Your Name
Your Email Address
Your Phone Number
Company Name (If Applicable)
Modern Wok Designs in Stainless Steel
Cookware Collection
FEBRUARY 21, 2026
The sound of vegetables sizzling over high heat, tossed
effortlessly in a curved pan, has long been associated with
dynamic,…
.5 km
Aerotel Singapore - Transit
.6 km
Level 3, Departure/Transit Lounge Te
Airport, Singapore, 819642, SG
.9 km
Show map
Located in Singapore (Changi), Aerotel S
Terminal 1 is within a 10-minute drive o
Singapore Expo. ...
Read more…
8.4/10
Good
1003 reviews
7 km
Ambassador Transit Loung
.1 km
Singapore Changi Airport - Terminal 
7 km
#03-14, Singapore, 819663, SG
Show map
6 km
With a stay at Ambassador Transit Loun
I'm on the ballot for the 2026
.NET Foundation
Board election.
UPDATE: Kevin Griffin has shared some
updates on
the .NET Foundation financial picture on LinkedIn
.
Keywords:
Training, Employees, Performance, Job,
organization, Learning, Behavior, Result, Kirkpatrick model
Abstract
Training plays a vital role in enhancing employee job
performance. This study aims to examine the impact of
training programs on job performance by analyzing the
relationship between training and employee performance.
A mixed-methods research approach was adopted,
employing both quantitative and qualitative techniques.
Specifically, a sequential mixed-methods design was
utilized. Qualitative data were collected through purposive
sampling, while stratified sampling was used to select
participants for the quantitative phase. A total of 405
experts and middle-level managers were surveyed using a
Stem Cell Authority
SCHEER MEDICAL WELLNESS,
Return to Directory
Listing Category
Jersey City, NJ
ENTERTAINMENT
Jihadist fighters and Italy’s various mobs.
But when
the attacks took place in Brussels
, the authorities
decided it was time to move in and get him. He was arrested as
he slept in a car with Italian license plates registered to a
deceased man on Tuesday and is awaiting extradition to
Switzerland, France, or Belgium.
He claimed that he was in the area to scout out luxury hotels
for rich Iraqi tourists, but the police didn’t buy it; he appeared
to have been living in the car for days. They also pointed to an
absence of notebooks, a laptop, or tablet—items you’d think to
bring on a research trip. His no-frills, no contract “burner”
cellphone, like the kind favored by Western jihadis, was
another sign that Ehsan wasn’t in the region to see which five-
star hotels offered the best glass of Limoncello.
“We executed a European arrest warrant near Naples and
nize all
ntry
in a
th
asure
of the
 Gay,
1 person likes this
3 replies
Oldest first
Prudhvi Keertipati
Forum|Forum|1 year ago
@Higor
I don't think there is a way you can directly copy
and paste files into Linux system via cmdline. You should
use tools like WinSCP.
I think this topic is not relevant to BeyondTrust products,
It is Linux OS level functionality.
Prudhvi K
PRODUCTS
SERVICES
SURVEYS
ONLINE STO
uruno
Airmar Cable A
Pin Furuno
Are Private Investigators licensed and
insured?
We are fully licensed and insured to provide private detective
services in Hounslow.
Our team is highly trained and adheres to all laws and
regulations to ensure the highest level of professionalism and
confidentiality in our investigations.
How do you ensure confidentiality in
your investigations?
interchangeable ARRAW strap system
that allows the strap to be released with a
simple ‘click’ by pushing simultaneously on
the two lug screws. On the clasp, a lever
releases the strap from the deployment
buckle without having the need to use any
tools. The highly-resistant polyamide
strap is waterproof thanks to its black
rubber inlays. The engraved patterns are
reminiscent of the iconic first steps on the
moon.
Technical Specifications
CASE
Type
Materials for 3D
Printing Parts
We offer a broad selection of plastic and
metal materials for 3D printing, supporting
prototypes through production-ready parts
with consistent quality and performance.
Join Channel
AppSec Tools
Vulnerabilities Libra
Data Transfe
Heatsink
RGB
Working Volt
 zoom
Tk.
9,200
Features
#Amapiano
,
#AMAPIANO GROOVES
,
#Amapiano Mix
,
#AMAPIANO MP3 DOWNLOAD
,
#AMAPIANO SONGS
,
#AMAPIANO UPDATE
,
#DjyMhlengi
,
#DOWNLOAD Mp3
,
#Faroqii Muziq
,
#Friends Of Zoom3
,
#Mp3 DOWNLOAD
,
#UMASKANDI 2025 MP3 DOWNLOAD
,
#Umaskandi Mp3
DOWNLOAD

· · · · ·

Count the lines in the material above that contain the word "Linux", and reply with only that number.

● Solution to the exercise: 2